Bailes funk e a cracolândia são tratados da mesma forma, por isso as tragédias. Por Donato

Atualizado em 6 de dezembro de 2019 às 20:59

O tratamento dispensado aos bailes funk é exatamente o mesmo dado à cracolândia, e vice-versa.

Quem atua nesses locais é a Polícia Militar – que é responsabilidade do governador do Estado – e seus métodos são conhecidos: truculência, abuso, tiro, porrada e bomba. Não sem algum grau de sadismo e insubordinação.

Diante do cenário instalado, as “autoridades”, o poder público e a polícia ignoram serem pessoas que ali estão e resolvem limpar a área como se tratassem com dejetos em um aterro.

A impressão que temos é que, se possível fosse, eles prefeririam passar por esses locais com retroescavadeiras e não com viaturas.

Quando na prefeitura, João Doria até ensaiou algo assim. Mandou tratores derrubarem casas com pessoas dentro.

A classe média quer isso. Os ricos se prontificariam a fornecer equipamentos.

::::

• [AÇÕES A REALIZAR]
1: No texto sobre bailes funk e a cracolândia, o que João Doria mandou fazer quando estava na prefeitura?
2: Prossiga com o texto sobre bailes funk e a cracolândia a partir da última frase apresentada.

• [DADOS COLETADOS]

::::

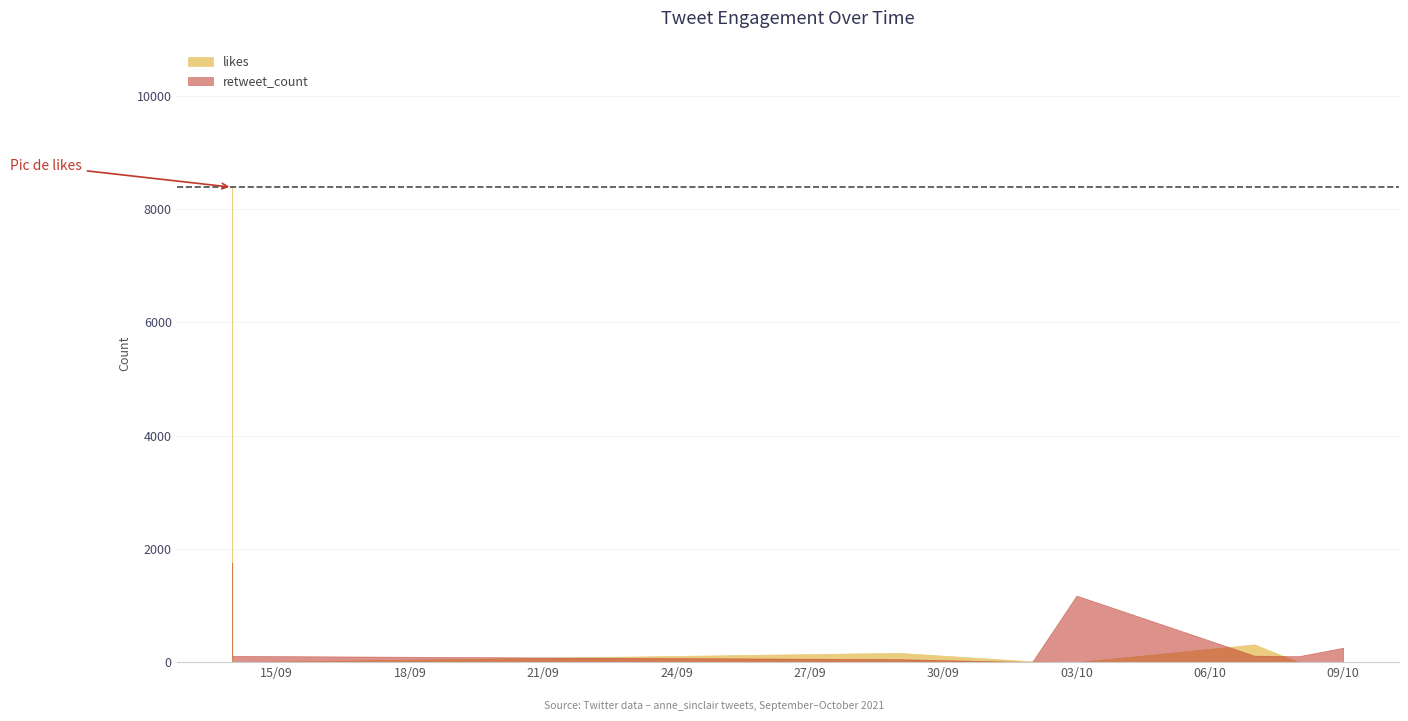

What is the lowest value of the retweet_count series?

2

::::

• [RESPOSTAS ÀS TAREFAS]
1: Mandou tratores derrubarem casas com pessoas dentro.

2:
As duas questões, cracolândia e bailes funk, são complexas por si mesmas, mas tornam-se muito mais graves quando o primeiro e único agente que decide intervir é aquele que deveria ser o último e mesmo assim somente em casos excepcionais: a polícia.

Nenhum dos dois casos é assunto de polícia, à priori. Um é problema de saúde, o outro é um problema social. Aliás, o funk é um problema? É curioso, pois toca em muitas festas infantis por aí. Mas vamos em frente.

Se o pano de fundo para esse domínio da polícia em questões que nada lhe dizem respeito é a tal guerra às drogas, o método deveria ser uniforme em todos os locais em que drogas e música alta rolam soltas.

Qualquer criança sabe que não é assim que funciona no Brasil. Nenhuma rave ou balada da Vila Madalena é invadida pela turma da farda. Portanto o ponto não é esse.

É preciso que nove jovens morram para que o assunto se torne pauta de jornais e haja alguma discussão entre população e poder público.

Sem tocar no ponto central (nosso apartheid), em pouco tempo tudo voltará ao normal.

Exagero? Vamos lá.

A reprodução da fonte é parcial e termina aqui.